«Постарайся выбраться. Париж пойдет тебе на пользу», – писал Хенрик. Не знаю, любил ли я этот город раньше. Но я хотел его, это точно.
Габардиновое пальто и шляпа-борсалино придавали мне уверенности. Шляпа принадлежала моему старшему брату, канувшему в безвестность на самом излете Великой войны. А пальто – отцу, он погиб в двадцатом под Казатином. И не исключено, что от пули, пущенной уже его двоюродным братом: с той частью семьи, что в самом конце прошлого века отправилась за лучшей долей вглубь империи, связь была давно утеряна.
Пальто мать перешила незадолго до моего отъезда, а шляпу вычистила и сменила ленточку на тулье. «Ну, вот. Уж теперь ты будешь выглядеть, как настоящий парижанин. Только возвращайся, Тео». Она никогда не называла меня полным именем.

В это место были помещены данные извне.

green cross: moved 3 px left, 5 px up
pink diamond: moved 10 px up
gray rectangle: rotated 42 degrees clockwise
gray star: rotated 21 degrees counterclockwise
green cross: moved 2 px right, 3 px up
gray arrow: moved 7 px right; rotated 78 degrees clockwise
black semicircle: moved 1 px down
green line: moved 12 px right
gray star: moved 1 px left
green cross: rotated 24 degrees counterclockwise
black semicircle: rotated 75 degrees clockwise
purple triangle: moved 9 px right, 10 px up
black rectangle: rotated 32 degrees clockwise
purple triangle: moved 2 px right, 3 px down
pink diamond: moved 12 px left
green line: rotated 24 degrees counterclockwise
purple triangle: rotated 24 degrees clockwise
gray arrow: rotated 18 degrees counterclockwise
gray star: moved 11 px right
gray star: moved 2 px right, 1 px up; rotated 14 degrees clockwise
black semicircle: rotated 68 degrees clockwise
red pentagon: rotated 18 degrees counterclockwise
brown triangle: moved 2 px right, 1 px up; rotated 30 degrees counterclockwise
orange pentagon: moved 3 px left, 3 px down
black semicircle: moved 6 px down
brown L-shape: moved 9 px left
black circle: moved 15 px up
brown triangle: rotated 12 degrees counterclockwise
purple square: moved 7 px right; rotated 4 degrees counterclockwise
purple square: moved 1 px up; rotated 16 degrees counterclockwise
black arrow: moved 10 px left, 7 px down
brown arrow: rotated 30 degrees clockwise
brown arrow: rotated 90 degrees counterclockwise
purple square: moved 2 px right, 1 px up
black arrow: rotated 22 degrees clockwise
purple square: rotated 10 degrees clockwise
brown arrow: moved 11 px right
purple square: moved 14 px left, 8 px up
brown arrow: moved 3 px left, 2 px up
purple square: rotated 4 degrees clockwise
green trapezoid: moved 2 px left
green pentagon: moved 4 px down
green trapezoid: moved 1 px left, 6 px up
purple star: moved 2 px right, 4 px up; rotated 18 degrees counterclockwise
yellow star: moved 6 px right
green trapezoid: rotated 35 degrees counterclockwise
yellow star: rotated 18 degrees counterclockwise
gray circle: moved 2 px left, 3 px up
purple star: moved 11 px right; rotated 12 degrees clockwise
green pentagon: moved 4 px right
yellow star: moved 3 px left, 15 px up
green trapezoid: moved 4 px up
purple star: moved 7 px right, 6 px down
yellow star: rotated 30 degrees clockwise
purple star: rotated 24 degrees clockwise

Я стоял на площади с чемоданом в руке и озирался, и вид у меня, наверное, был дурацкий, потому что продавщица цветов, молодая и быстроглазая, отошла от террасы кафе, где грелась возле гудящей жаровни, и поинтересовалась, куда мне. Я назвал адрес, и она сказала, что удобнее всего на метро. Хенрик тоже писал об этом. Но я решил идти пешком, хотя метро было для меня в диковинку.
Цветочница рассмеялась. Она повидала многих приезжих и знала, что творится у них в душе. Указывая мне направление, она повторила жест апостола Петра, и дешевые браслеты звякнули на ее запястье, как связка ключей.
Я шел по Страсбургскому бульвару, стараясь дышать медленно, чтобы унять сердцебиение. Чувство было как перед близостью.
На Севастопольском бульваре я зашел в банк и получил по чеку некоторую сумму. Не бог весть какую, но сон, преследовавший меня несколько дней перед отъездом – стою посреди города без малейшей наличности, – уже не грозил обернуться реальностью.
На площади Шатле я пил кофе в маленькой закусочной, курил одну сигарету за другой и чувствовал, как не переставая дрожат мои пальцы. Почему-то я знал, что больше не увижу свою мать, знал, что не вернусь в заштатную нотариальную контору, где провел пять лет в должности помощника нотариуса, дожидаясь, когда освободится место, и тайком записывая стихи на канцелярских бланках.
Я знал, что повторяю путь, проделанный до меня многими. Путь, который, после меня, проделают многие. Путь, похожий на перетекающие из одного в другой бульвары, по которым я шел. Это было гордое чувство, оно доставляло мне одновременно грусть и радость, оно не умаляло, а поднимало меня. Растворяясь в прошлом, я одновременно растворялся в будущем. Бессмертие, данное в ощущении.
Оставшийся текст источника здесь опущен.